# Upgrade from a Cervelo S1 - 2014 R3 or Wilier Cento Uno



## xand (Nov 25, 2009)

I'm currently using:

cervelo s1 2009 frameset
mavic kysrium ssc sl 
SRAM Rival 2009 components

I'm itchy for a change. Where I am I can get a 2014 R3 or a Wilier Cento Uno for about the same price, and I'm thinking of moving the components over. 

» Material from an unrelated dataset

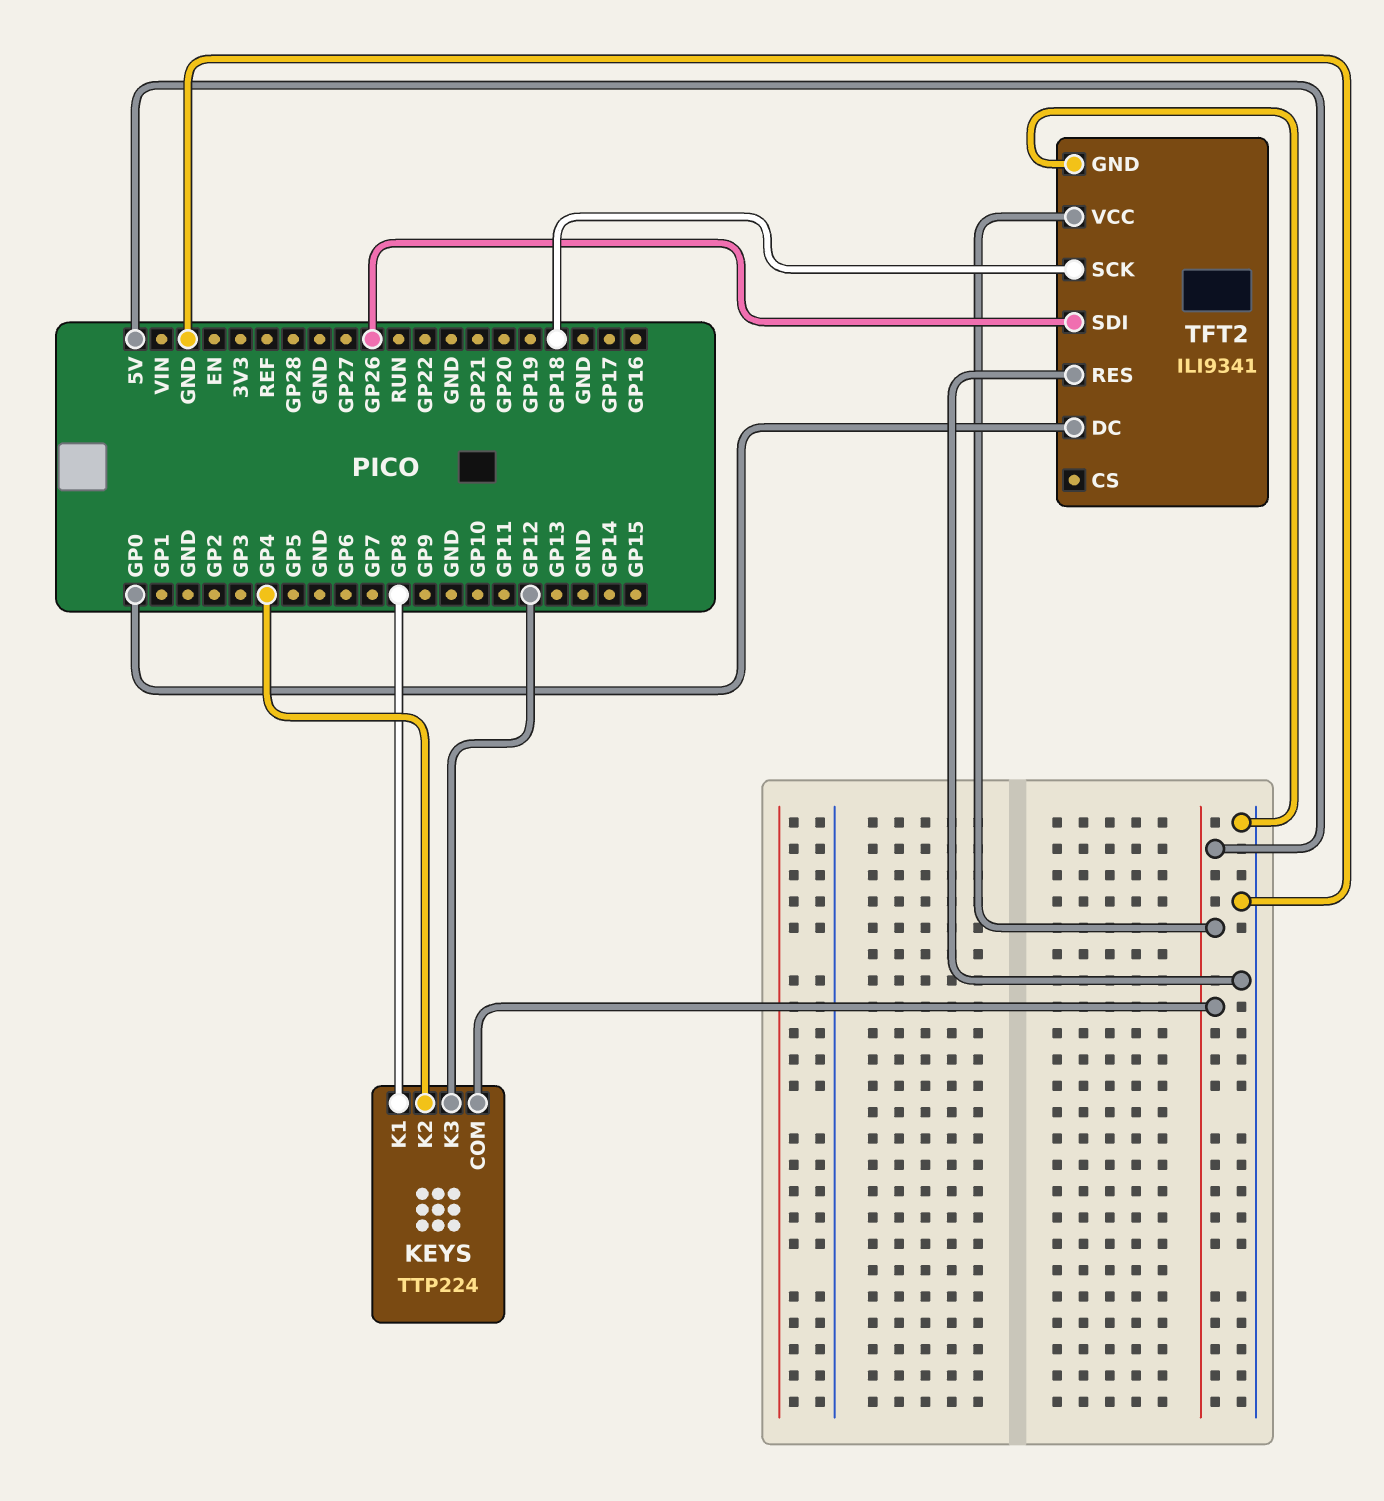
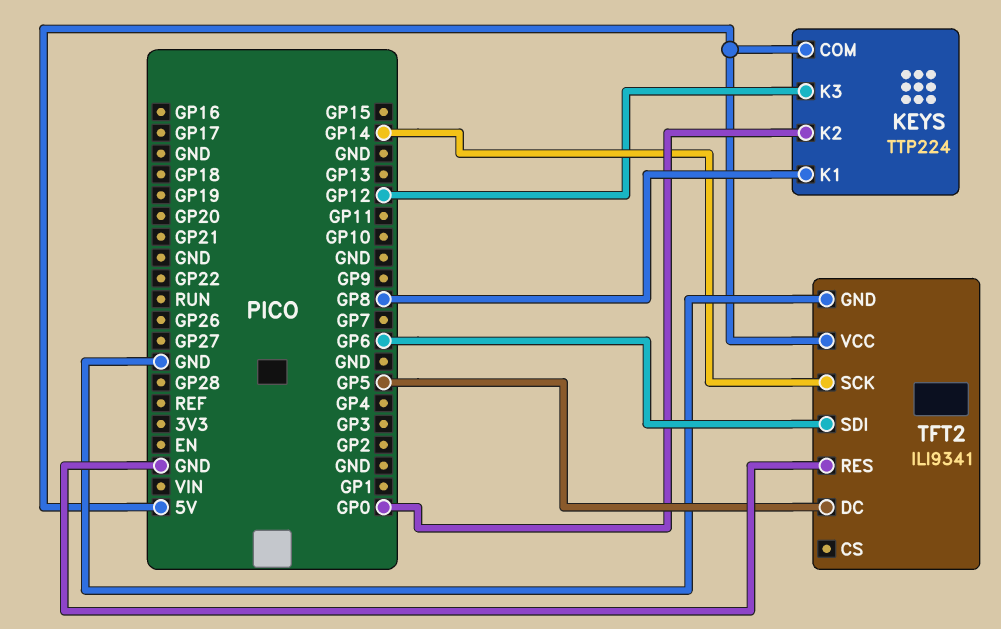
KEYS pin K2: GP4 -> GP0
TFT2 pin DC: GP0 -> GP5
TFT2 pin SCK: GP18 -> GP14
TFT2 pin SDI: GP26 -> GP6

What do you reckon? Which frame and is there any significant issue in moving components over (I know I might need a new crank).


----------



## RoadrunnerLXXI (Jun 3, 2012)

You might as well upgrade the bike instead of moving the components over. The 2011 or newer Rival is better than its predecessors. It's lighter, shifter smoother and looks nicer IMO. You should consider upgrading to Force or Red.


----------



## xand (Nov 25, 2009)

RoadrunnerLXXI said:


> You might as well upgrade the bike instead of moving the components over. The 2011 or newer Rival is better than its predecessors. It's lighter, shifter smoother and looks nicer IMO. You should consider upgrading to Force or Red.


Cost saving measure  

Or do you mean just upgrade components?


----------



## RoadrunnerLXXI (Jun 3, 2012)

I meant buy the frame and buy the groupo you want to merge with the bike.


----------



## masi85 (Feb 20, 2007)

Competitive Cyclist is still selling Willier Izoard XP/Sram Rival bikes for $1799 in all sizes. I think you would notice a big difference compared to your current bike. From my personal experience this is a fantastic all round road bike that is especially good at climbing. You could sell your frame and older Rival group on Ebay and swap out the Reynolds wheels for you Kysrium SL's if they are still in good shape.


----------